Over nine hours. That's how long the display was turned on while using the Xiaomi Mi Max I'm currently testing before the battery was nearly dead. The phone itself was off the charger for over 33 hours total.

That time saw mixed 3G mobile data usage and Wi-Fi, high and low brightness, Bluetooth on, all Google apps syncing, with no battery or power saving profiles active. I browsed the web, used social networks, took a few photos, watched Netflix and YouTube, and listened to music. Nothing out of the ordinary: this is just how the phone works.

The Xiaomi Mi Max has a 4850mAh non-removable battery and a 6.4" 1080p LCD display, which should make it clear just how such battery life is achievable. A lower resolution, an efficient chipset (Snapdragon 652), and a ginormous lithium-ion pack - plus Android 6.0's doze mode for idle time - are a recipe for longevity.

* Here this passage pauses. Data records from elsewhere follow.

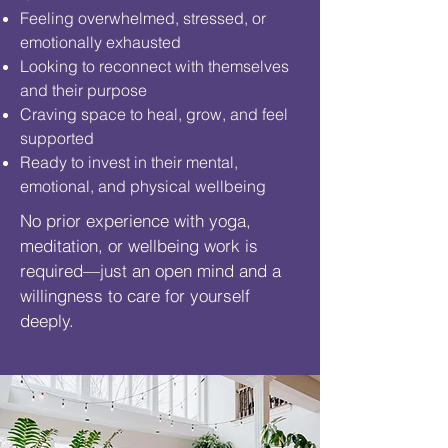
Feeling overwhelmed, stressed, or
emotionally exhausted
Looking to reconnect with themselves
and their purpose
Craving space to heal, grow, and feel
supported
Ready to invest in their mental,
emotional, and physical wellbeing
No prior experience with yoga,
meditation, or wellbeing work is
required—just an open mind and a
willingness to care for yourself
deeply.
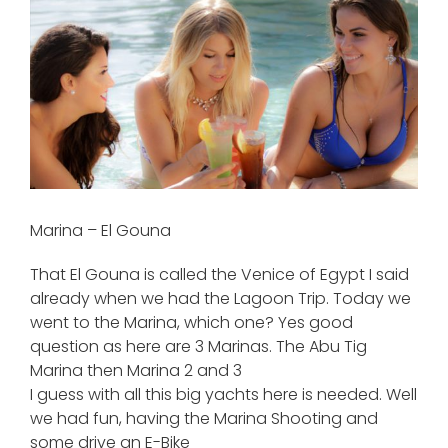
View
Larger
Image
Marina – El Gouna
That El Gouna is called the Venice of Egypt I said
already when we had the Lagoon Trip. Today we
went to the Marina, which one? Yes good
question as here are 3 Marinas. The Abu Tig
Marina then Marina 2 and 3
I guess with all this big yachts here is needed. Well
we had fun, having the Marina Shooting and
some drive an E-Bike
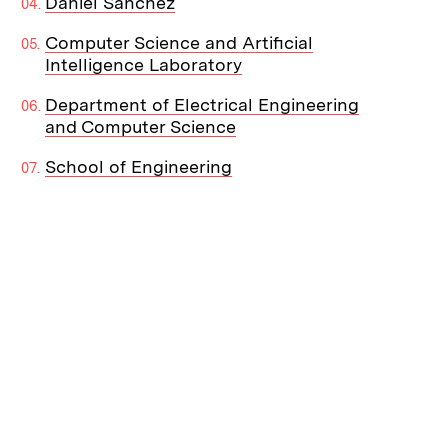
Daniel Sanchez
Computer Science and Artificial
Intelligence Laboratory
Department of Electrical Engineering
and Computer Science
School of Engineering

While it is understandable that a 1080p display may no longer be fashionable on a $700+ high-end smartphone today, what remains deeply mystifying to me is how most manufacturers seem to compromise on the size of batteries when battery life remains a massive pain point for most people, especially as their phones age. The fact that we may have access to chargers throughout the day or own external battery packs isn't an excuse: the entire reason we do these things is because smartphone batteries don't last long enough. The Xiaomi Mi Max, by the way, costs about $260 - so battery life really isn't about money.

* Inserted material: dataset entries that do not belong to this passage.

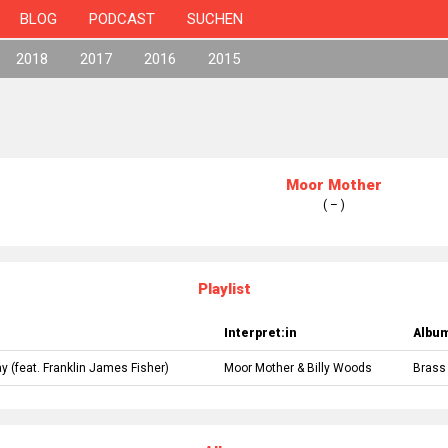
BLOG
PODCAST
SUCHEN
2018
2017
2016
2015
Moor Mother
( – )
Playlist
Interpret:in
Albu
ay
(feat.
Franklin James Fisher
)
Moor Mother
&
Billy Woods
Brass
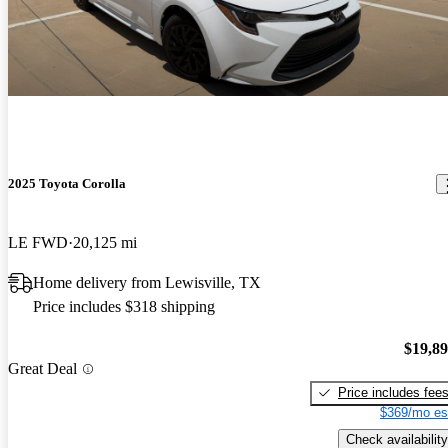
2025 Toyota Corolla
LE FWD
20,125 mi
Home delivery from Lewisville, TX
Price includes $318 shipping
$19,8
Great Deal
Price includes fee
$369/mo es
Check availability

Samsung, for example, has gotten a bit better this year, managing to cram a 3000mAh battery in the 5.1" Galaxy S7 - the Exynos version of the phone gets pretty great battery life, too - but hey, why not 3500? Why not 4000? Especially considering cycle life causes batteries to degrade over time and phones tend not to be used in a vacuum of imaginary battery benchmarks (people install crappy, battery-draining apps, that's reality), every extra bit of battery we can jam into a smartphone should be on the table. An extra two or three millimeters of thickness for an extra couple hours off the charger is an acceptable compromise until batteries themselves get better, or smartphones become an order of magnitude more efficient.

Sustainable battery life is a huge reason to hold on to a phone versus upgrade, too, particularly when batteries are no longer easily replaceable by the owner of the phone. Can you fit a 4850mAh battery into a 5" smartphone while keeping it reasonably thin? Probably not. But given that we managed 3500mAh in one three years ago with an 8.5mm cross-section, I think we could do just a bit better than we are now. Because when it comes to battery life, there really doesn't seem to be true a replacement for displacement just yet.